A federal judge in Alabama has refused to certify a class in a lawsuit seeking to hold the owner of a paper mill liable for pollution near its facility in Prattville, Alabama. Benefield v. Int’l Paper Co., No. 09-232 (M.D. Ala. 10/20/10). Filed by two residents living near the facility, the complaint alleges that the mill discharged hazardous substances into the environment for several years, resulting in personal injury and property damage within a two-mile radius.
The lawsuit is one of three companion cases involving personal injury and property damage claims by hundreds of plaintiffs against defendant. One of the cases is a wrongful death suit brought on behalf of people who allegedly died due to pollution from the mill. Neither of the other two cases are putative class actions. The putative class action was originally filed with six named plaintiffs and included class claims for personal injury and nuisance in addition to property damage. Defendant succeeded in dismissing four of the named plaintiffs during class discovery, and the remaining two plaintiffs sought certification of a property damage class only.
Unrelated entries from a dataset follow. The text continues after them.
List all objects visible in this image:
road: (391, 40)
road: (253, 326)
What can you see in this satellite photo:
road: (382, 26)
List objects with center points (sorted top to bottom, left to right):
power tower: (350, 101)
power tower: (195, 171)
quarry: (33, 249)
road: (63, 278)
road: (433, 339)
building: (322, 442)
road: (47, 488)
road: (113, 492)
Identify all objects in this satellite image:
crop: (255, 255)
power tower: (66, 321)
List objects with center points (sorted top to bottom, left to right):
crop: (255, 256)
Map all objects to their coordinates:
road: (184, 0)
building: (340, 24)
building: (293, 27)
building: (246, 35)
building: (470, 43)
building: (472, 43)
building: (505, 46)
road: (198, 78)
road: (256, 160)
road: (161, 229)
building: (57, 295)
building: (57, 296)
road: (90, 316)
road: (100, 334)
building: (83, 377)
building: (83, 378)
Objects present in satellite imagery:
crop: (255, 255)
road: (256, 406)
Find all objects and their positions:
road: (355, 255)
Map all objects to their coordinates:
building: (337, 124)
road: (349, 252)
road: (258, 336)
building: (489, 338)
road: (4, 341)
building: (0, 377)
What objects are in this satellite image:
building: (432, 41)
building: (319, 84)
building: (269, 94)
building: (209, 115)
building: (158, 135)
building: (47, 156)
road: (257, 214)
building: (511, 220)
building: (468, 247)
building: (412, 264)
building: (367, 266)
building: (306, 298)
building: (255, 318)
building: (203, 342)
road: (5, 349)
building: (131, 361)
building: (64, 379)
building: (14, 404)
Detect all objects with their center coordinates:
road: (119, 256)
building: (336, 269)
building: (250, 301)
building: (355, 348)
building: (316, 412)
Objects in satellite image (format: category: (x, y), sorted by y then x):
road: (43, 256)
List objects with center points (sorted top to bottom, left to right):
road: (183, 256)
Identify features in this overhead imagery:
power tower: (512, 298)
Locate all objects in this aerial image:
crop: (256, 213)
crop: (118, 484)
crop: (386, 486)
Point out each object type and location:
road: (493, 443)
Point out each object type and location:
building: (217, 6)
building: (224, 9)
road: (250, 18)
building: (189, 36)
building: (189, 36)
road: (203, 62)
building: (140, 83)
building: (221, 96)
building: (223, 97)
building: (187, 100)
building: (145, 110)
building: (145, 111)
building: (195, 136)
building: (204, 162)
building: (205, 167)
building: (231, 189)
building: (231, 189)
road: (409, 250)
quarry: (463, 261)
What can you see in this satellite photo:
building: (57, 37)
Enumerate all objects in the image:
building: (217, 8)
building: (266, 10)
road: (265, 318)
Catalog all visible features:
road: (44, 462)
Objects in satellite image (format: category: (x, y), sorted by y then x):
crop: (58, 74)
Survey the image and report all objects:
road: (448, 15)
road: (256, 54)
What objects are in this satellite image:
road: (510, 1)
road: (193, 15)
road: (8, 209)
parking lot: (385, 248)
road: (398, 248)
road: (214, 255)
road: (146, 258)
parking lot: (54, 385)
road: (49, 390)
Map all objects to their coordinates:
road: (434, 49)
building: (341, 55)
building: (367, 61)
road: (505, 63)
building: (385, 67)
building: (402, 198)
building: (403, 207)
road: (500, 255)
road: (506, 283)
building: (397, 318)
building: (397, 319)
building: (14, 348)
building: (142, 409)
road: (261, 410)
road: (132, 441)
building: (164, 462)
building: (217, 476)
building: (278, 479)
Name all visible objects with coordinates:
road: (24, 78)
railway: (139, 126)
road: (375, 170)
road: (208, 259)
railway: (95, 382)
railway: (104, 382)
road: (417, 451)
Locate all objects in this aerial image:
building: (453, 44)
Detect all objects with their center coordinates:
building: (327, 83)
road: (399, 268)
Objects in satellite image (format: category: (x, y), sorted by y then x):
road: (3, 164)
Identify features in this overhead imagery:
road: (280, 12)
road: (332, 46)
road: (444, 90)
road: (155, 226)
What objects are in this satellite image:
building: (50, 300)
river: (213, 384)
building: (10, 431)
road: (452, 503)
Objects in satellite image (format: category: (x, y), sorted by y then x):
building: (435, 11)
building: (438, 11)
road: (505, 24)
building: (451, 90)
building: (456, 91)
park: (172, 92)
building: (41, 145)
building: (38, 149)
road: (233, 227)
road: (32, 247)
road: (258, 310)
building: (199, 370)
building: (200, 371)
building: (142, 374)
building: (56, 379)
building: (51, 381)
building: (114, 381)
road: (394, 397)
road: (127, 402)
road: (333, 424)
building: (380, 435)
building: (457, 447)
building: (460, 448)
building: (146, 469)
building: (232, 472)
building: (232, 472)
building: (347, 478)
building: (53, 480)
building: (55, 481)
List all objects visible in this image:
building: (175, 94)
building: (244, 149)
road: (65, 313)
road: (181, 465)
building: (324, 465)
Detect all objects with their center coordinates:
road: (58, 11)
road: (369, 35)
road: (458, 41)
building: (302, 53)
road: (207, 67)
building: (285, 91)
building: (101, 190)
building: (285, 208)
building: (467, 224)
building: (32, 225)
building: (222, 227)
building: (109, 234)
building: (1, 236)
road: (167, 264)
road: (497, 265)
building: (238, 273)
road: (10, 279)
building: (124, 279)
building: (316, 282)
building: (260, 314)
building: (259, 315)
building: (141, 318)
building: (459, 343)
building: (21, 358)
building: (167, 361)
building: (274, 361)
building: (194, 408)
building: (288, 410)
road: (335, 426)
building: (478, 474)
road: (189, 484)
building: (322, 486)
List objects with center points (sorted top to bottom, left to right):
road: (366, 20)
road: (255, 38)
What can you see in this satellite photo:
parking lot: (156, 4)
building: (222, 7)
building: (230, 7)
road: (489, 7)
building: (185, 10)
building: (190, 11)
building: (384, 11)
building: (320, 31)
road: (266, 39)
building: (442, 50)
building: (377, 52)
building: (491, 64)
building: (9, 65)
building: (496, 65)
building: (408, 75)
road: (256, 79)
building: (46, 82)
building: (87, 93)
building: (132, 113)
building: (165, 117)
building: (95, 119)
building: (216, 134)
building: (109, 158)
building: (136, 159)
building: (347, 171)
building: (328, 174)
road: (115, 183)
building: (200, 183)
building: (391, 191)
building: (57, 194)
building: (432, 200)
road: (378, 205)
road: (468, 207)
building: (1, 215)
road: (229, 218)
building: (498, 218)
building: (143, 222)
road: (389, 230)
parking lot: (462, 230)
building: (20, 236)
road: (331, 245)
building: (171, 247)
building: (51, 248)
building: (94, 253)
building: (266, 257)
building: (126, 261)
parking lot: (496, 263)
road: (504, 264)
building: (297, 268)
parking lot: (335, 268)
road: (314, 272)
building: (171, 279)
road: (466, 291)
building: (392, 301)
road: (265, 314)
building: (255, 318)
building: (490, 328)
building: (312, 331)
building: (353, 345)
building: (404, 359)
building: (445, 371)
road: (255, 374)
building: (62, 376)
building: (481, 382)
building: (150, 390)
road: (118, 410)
The putative class would include owners of contaminated residential property within two miles of the mill and sustaining damage of at least $100. The putative class was defined to exclude (i) property owners who also suffered personal injury from the pollution, (ii) defendant’s employees and officers, (iii) all plaintiffs in the other cases, and (iv) people who acquired the property within 10 years of the filing of a second amended complaint.
Refusing to certify a class, the court ruled that the two named plaintiffs would be inappropriate class representatives. As to named plaintiff Benefield, the court found that there was no evidence he actually had an ownership interest in the allegedly contaminated property. As to the other named plaintiff, there was no evidence that his property was typical of the class because the class area encompassed a variety of uses, including vacant residential lots, multi-family residences, mobile home park properties, and mobile home/site properties. The court also opined that the existence of the overlapping non-class actions indicated that a class action was not a superior means of proceeding against defendant.